Un lungo percorso di crescita

Non ha fatto parlare spesso di sé un cineasta come il senegalese – ma francese di adozione – Alain Gomis. I suoi precedenti lungometraggi, quali, ad esempio, Aujourd’hui e L’afrance hanno – stranamente! – messo d’accordo, in passato, sia pubblico che critica sul fatto che si trattasse di prodotti che molto promettono, rivelando, in seguito, ben poca sostanza. Prodotti di cui, poco tempo dopo la visione, ci si è quasi del tutto dimenticati. Malgrado alcuni elementi che convincono decisamente poco, però, non si può fare lo stesso discorso per Félicité, il suo ultimo lungometraggio, presentato in concorso alla 67° edizione del Festival di Berlino. La storia messa in scena è una storia apparentemente come tante. Félicité è una giovane ragazza madre dalle straordinarie doti canore che, al fine di garantire al figlio adolescente una vita dignitosa, ogni sera si esibisce in un locale della cittadina in cui vive, nel cuore del Congo. La situazione si fa complicata il giorno in cui il ragazzo ha un incidente con la motocicletta e rischia di perdere una gamba. L’operazione per salvarlo è assai costosa, così Félicité sarà costretta a trovare le più disparate soluzioni, al fine di garantire l’intervento a suo figlio. Ad una prima lettura della sinossi, l’idea di base sembrerebbe suggerire qualcosa simile ai film dei fratelli Dardenne. Eppure, dopo aver adottato una certa linea iniziale, ecco che il lungometraggio di Gomis si concentra in particolare sull’interiorità della protagonista stessa, sui suoi cambiamenti, sulla sua crescita interiore e, soprattutto, sulla sua presa di coscienza circa il fatto che, nella vita, bisogna anche saper accettare un aiuto da parte di chi ci è vicino.

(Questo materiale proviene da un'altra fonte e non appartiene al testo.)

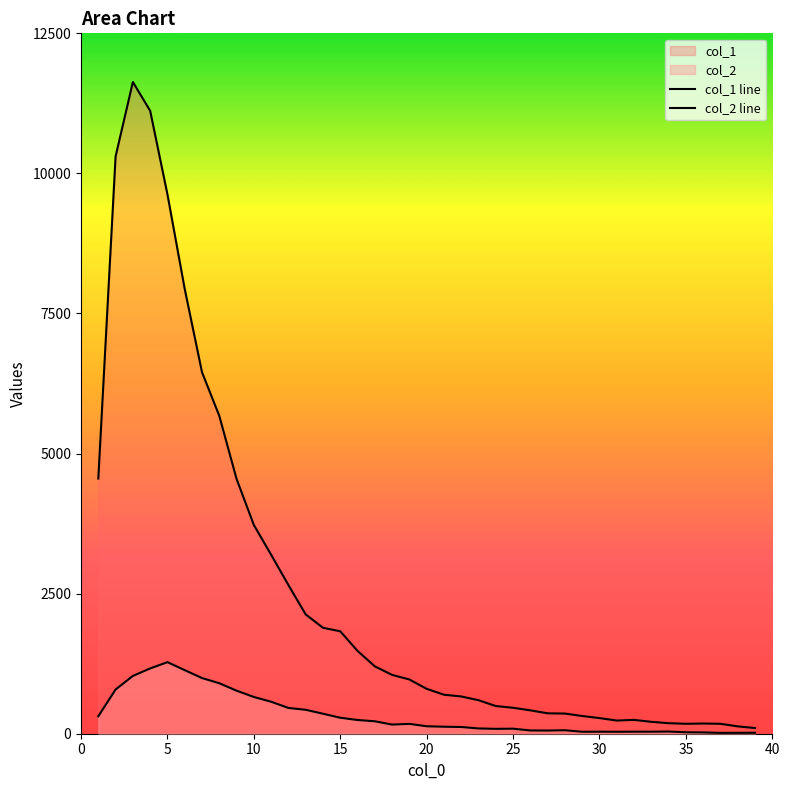

How many lines are shown in the chart?

2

Il tutto viene realizzato con un copioso uso di camera a spalla, per una messa in scena apparentemente priva di particolari virtuosismi registici, che si alterna a momenti in cui la musica ed i colori di un popolo fanno da protagonisti assoluti, facendoci dimenticare, per un attimo, le sventure della protagonista stessa. Sono queste le scene in cui Felicité si esibisce al locale e, di volta in volta, intensi suoi primi piani ci mostrano il suo stato d’animo. Nel raccontare il percorso della protagonista, ampio spazio è dedicato – in modo non del tutto riuscito, a dire il vero – anche alla dimensione onirica. Sono questi i momenti in cui Felicité viene mostrata nell’atto di camminare di notte dentro un bosco, per poi immergersi in un lago e sentirsi improvvisamente più serena, quasi fosse tornata nella placenta materna. Particolarmente riuscito, inoltre, il parallelismo tra la donna ed il proprio figlio a metà della pellicola: dopo l’amputazione della gamba di quest’ultimo, ecco che la madre intraprende un nuovo percorso interiore che la fa abbandonare ciò che era prima, tagliandosi in modo emblematico i capelli.
Il vero problema di un lungometraggio come Félicité è fondamentalmente uno script piuttosto sfilacciato, che, dopo aver adottato una certa linea iniziale, cambia quasi repentinamente registro, facendo sì che il film sia spaccato in due senza una logica apparente. Molti elementi, inoltre, vengono tirati in ballo per poi essere lasciati in sospeso (vedi la zebra incontrata dalla protagonista durante i sogni), rivelando sì buoni intenti da parte del regista, ma anche un’importante dose di incertezza, che, di fatto, il suo peso ce l’ha eccome. Nulla di veramente riuscito, in pratica. Eppure, vuoi per le ambientazioni, vuoi per la musica calda e coinvolgente, al termine della visione questo ultimo lungometraggio di Gomis non lascia fortunatamente del tutto scontenti.